(Problem requirements):
Reproduce each of the items below word for word, keeping every character unchanged.

** Opening Excerpted data block **

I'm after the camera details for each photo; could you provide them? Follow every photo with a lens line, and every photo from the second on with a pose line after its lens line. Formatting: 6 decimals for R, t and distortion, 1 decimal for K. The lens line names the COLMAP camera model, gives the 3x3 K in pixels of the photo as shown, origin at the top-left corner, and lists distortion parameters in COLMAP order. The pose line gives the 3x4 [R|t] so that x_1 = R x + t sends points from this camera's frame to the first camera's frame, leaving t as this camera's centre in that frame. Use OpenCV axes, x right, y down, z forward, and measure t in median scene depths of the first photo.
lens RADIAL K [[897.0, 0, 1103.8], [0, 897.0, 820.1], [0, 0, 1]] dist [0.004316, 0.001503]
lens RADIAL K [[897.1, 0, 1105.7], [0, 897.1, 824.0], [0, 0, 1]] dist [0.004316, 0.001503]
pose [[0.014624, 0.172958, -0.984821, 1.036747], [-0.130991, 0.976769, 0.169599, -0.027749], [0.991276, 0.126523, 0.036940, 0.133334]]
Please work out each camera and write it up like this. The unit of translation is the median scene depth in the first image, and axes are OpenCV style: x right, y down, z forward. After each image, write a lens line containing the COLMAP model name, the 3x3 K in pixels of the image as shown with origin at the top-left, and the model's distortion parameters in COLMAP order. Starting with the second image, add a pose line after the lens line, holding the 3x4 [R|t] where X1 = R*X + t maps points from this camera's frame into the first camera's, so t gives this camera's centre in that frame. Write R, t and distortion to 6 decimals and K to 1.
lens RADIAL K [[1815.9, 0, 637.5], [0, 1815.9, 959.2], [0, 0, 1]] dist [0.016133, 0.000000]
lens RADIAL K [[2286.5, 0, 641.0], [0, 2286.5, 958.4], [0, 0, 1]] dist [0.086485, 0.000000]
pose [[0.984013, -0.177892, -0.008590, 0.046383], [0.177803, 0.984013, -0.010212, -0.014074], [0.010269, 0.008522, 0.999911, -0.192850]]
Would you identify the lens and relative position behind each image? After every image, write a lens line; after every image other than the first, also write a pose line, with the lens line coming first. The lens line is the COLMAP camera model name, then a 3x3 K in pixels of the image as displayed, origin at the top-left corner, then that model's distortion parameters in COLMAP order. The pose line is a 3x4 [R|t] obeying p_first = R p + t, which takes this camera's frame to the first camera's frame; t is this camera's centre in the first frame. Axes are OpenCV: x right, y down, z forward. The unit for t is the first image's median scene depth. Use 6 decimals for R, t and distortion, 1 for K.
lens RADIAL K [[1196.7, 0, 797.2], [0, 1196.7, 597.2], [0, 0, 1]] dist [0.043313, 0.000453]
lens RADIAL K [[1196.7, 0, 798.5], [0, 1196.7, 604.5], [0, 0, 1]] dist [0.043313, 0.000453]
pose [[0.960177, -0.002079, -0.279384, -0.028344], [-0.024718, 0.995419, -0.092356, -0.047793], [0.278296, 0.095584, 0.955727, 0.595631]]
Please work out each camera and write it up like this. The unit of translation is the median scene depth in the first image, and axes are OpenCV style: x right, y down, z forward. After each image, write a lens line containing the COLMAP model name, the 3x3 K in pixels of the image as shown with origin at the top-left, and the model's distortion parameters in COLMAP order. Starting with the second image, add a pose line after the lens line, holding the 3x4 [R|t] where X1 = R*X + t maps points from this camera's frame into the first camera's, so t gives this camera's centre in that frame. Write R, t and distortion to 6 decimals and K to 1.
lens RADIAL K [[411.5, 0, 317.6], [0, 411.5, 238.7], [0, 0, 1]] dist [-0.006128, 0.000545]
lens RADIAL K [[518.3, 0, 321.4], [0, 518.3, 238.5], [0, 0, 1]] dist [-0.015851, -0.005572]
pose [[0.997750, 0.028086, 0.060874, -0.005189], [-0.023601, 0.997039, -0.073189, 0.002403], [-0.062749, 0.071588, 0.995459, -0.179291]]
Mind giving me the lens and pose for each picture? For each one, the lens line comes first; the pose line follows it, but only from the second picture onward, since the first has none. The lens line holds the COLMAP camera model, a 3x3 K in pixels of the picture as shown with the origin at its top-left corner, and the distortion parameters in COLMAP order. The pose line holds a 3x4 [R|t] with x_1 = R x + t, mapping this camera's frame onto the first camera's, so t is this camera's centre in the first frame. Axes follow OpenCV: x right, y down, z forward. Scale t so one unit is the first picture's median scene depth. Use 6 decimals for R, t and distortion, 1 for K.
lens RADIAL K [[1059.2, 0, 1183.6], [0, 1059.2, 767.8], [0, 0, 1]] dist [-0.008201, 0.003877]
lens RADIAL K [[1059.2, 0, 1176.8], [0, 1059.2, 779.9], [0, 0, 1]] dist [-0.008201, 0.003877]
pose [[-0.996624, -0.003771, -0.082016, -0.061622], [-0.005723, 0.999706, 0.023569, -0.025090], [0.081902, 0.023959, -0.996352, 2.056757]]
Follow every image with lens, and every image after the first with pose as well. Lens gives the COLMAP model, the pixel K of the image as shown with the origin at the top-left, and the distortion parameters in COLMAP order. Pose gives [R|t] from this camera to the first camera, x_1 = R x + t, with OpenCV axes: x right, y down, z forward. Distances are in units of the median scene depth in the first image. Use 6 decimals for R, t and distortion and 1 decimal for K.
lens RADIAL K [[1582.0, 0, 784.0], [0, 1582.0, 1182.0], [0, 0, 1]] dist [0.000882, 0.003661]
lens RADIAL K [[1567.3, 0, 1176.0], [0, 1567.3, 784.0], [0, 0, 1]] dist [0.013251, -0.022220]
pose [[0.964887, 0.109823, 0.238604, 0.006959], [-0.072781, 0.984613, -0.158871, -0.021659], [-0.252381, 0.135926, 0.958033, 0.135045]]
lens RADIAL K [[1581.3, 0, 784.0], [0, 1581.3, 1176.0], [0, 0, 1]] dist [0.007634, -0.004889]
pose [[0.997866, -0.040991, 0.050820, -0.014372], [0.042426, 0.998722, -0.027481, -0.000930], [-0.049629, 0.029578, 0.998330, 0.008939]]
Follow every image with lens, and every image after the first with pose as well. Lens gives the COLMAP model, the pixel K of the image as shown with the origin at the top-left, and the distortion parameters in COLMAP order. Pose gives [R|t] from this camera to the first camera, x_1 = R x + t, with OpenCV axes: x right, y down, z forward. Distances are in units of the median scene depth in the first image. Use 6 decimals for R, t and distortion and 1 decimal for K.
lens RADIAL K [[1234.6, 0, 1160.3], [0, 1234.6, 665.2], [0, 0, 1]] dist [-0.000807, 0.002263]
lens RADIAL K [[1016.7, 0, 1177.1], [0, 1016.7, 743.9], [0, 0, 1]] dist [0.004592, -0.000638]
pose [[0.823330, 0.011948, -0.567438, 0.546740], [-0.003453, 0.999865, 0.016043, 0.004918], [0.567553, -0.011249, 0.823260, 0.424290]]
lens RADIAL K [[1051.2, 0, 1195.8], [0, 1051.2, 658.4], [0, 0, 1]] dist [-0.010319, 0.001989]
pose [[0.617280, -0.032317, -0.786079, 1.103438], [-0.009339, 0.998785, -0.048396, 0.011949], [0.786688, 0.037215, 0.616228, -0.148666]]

** Closing Excerpted data block **

(Answer box):
I'm after the camera details for each photo; could you provide them? Follow every photo with a lens line, and every photo from the second on with a pose line after its lens line. Formatting: 6 decimals for R, t and distortion, 1 decimal for K. The lens line names the COLMAP camera model, gives the 3x3 K in pixels of the photo as shown, origin at the top-left corner, and lists distortion parameters in COLMAP order. The pose line gives the 3x4 [R|t] so that x_1 = R x + t sends points from this camera's frame to the first camera's frame, leaving t as this camera's centre in that frame. Use OpenCV axes, x right, y down, z forward, and measure t in median scene depths of the first photo.
lens RADIAL K [[897.0, 0, 1103.8], [0, 897.0, 820.1], [0, 0, 1]] dist [0.004316, 0.001503]
lens RADIAL K [[897.1, 0, 1105.7], [0, 897.1, 824.0], [0, 0, 1]] dist [0.004316, 0.001503]
pose [[0.014624, 0.172958, -0.984821, 1.036747], [-0.130991, 0.976769, 0.169599, -0.027749], [0.991276, 0.126523, 0.036940, 0.133334]]
Please work out each camera and write it up like this. The unit of translation is the median scene depth in the first image, and axes are OpenCV style: x right, y down, z forward. After each image, write a lens line containing the COLMAP model name, the 3x3 K in pixels of the image as shown with origin at the top-left, and the model's distortion parameters in COLMAP order. Starting with the second image, add a pose line after the lens line, holding the 3x4 [R|t] where X1 = R*X + t maps points from this camera's frame into the first camera's, so t gives this camera's centre in that frame. Write R, t and distortion to 6 decimals and K to 1.
lens RADIAL K [[1815.9, 0, 637.5], [0, 1815.9, 959.2], [0, 0, 1]] dist [0.016133, 0.000000]
lens RADIAL K [[2286.5, 0, 641.0], [0, 2286.5, 958.4], [0, 0, 1]] dist [0.086485, 0.000000]
pose [[0.984013, -0.177892, -0.008590, 0.046383], [0.177803, 0.984013, -0.010212, -0.014074], [0.010269, 0.008522, 0.999911, -0.192850]]
Would you identify the lens and relative position behind each image? After every image, write a lens line; after every image other than the first, also write a pose line, with the lens line coming first. The lens line is the COLMAP camera model name, then a 3x3 K in pixels of the image as displayed, origin at the top-left corner, then that model's distortion parameters in COLMAP order. The pose line is a 3x4 [R|t] obeying p_first = R p + t, which takes this camera's frame to the first camera's frame; t is this camera's centre in the first frame. Axes are OpenCV: x right, y down, z forward. The unit for t is the first image's median scene depth. Use 6 decimals for R, t and distortion, 1 for K.
lens RADIAL K [[1196.7, 0, 797.2], [0, 1196.7, 597.2], [0, 0, 1]] dist [0.043313, 0.000453]
lens RADIAL K [[1196.7, 0, 798.5], [0, 1196.7, 604.5], [0, 0, 1]] dist [0.043313, 0.000453]
pose [[0.960177, -0.002079, -0.279384, -0.028344], [-0.024718, 0.995419, -0.092356, -0.047793], [0.278296, 0.095584, 0.955727, 0.595631]]
Please work out each camera and write it up like this. The unit of translation is the median scene depth in the first image, and axes are OpenCV style: x right, y down, z forward. After each image, write a lens line containing the COLMAP model name, the 3x3 K in pixels of the image as shown with origin at the top-left, and the model's distortion parameters in COLMAP order. Starting with the second image, add a pose line after the lens line, holding the 3x4 [R|t] where X1 = R*X + t maps points from this camera's frame into the first camera's, so t gives this camera's centre in that frame. Write R, t and distortion to 6 decimals and K to 1.
lens RADIAL K [[411.5, 0, 317.6], [0, 411.5, 238.7], [0, 0, 1]] dist [-0.006128, 0.000545]
lens RADIAL K [[518.3, 0, 321.4], [0, 518.3, 238.5], [0, 0, 1]] dist [-0.015851, -0.005572]
pose [[0.997750, 0.028086, 0.060874, -0.005189], [-0.023601, 0.997039, -0.073189, 0.002403], [-0.062749, 0.071588, 0.995459, -0.179291]]
Mind giving me the lens and pose for each picture? For each one, the lens line comes first; the pose line follows it, but only from the second picture onward, since the first has none. The lens line holds the COLMAP camera model, a 3x3 K in pixels of the picture as shown with the origin at its top-left corner, and the distortion parameters in COLMAP order. The pose line holds a 3x4 [R|t] with x_1 = R x + t, mapping this camera's frame onto the first camera's, so t is this camera's centre in the first frame. Axes follow OpenCV: x right, y down, z forward. Scale t so one unit is the first picture's median scene depth. Use 6 decimals for R, t and distortion, 1 for K.
lens RADIAL K [[1059.2, 0, 1183.6], [0, 1059.2, 767.8], [0, 0, 1]] dist [-0.008201, 0.003877]
lens RADIAL K [[1059.2, 0, 1176.8], [0, 1059.2, 779.9], [0, 0, 1]] dist [-0.008201, 0.003877]
pose [[-0.996624, -0.003771, -0.082016, -0.061622], [-0.005723, 0.999706, 0.023569, -0.025090], [0.081902, 0.023959, -0.996352, 2.056757]]
Follow every image with lens, and every image after the first with pose as well. Lens gives the COLMAP model, the pixel K of the image as shown with the origin at the top-left, and the distortion parameters in COLMAP order. Pose gives [R|t] from this camera to the first camera, x_1 = R x + t, with OpenCV axes: x right, y down, z forward. Distances are in units of the median scene depth in the first image. Use 6 decimals for R, t and distortion and 1 decimal for K.
lens RADIAL K [[1582.0, 0, 784.0], [0, 1582.0, 1182.0], [0, 0, 1]] dist [0.000882, 0.003661]
lens RADIAL K [[1567.3, 0, 1176.0], [0, 1567.3, 784.0], [0, 0, 1]] dist [0.013251, -0.022220]
pose [[0.964887, 0.109823, 0.238604, 0.006959], [-0.072781, 0.984613, -0.158871, -0.021659], [-0.252381, 0.135926, 0.958033, 0.135045]]
lens RADIAL K [[1581.3, 0, 784.0], [0, 1581.3, 1176.0], [0, 0, 1]] dist [0.007634, -0.004889]
pose [[0.997866, -0.040991, 0.050820, -0.014372], [0.042426, 0.998722, -0.027481, -0.000930], [-0.049629, 0.029578, 0.998330, 0.008939]]
Follow every image with lens, and every image after the first with pose as well. Lens gives the COLMAP model, the pixel K of the image as shown with the origin at the top-left, and the distortion parameters in COLMAP order. Pose gives [R|t] from this camera to the first camera, x_1 = R x + t, with OpenCV axes: x right, y down, z forward. Distances are in units of the median scene depth in the first image. Use 6 decimals for R, t and distortion and 1 decimal for K.
lens RADIAL K [[1234.6, 0, 1160.3], [0, 1234.6, 665.2], [0, 0, 1]] dist [-0.000807, 0.002263]
lens RADIAL K [[1016.7, 0, 1177.1], [0, 1016.7, 743.9], [0, 0, 1]] dist [0.004592, -0.000638]
pose [[0.823330, 0.011948, -0.567438, 0.546740], [-0.003453, 0.999865, 0.016043, 0.004918], [0.567553, -0.011249, 0.823260, 0.424290]]
lens RADIAL K [[1051.2, 0, 1195.8], [0, 1051.2, 658.4], [0, 0, 1]] dist [-0.010319, 0.001989]
pose [[0.617280, -0.032317, -0.786079, 1.103438], [-0.009339, 0.998785, -0.048396, 0.011949], [0.786688, 0.037215, 0.616228, -0.148666]]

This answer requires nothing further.